_The problem_
In the entries that follow, find the word "camera" and report each line it is on.

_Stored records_
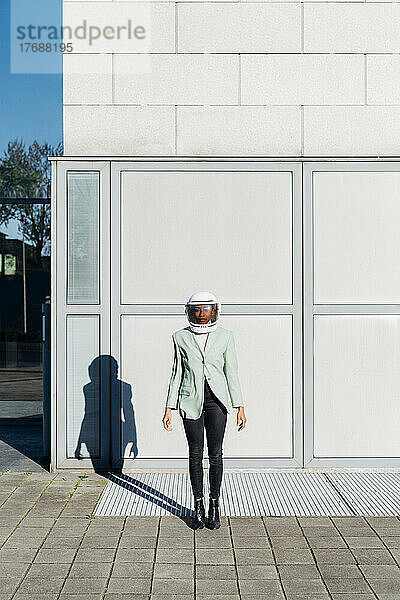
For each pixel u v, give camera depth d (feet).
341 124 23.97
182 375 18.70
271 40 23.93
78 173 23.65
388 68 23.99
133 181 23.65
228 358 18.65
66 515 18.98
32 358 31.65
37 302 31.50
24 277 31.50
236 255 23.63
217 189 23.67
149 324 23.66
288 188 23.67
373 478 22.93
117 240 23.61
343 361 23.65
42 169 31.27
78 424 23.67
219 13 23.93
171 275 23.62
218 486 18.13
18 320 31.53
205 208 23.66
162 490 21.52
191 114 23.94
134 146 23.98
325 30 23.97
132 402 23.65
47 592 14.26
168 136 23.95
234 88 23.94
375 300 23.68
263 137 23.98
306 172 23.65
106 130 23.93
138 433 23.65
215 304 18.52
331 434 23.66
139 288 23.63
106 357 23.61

---

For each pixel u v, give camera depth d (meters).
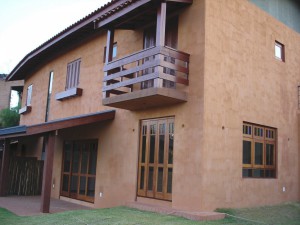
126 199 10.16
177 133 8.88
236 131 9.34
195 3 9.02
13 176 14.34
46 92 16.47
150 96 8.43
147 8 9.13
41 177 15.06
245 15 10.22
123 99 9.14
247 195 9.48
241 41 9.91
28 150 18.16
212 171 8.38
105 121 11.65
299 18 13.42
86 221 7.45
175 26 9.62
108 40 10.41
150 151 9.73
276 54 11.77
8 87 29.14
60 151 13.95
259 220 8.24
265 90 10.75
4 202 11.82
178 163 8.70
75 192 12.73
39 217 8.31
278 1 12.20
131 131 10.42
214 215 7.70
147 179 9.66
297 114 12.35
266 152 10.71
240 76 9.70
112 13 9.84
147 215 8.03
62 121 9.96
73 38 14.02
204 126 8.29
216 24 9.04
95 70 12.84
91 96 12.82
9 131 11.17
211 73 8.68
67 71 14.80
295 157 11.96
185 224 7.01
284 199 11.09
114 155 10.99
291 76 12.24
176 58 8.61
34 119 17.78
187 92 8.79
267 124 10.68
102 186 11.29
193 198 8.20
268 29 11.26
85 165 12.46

_Solution for this task_
For each pixel u v, give camera depth d (feet).
For each pixel u v, give camera depth d (meters).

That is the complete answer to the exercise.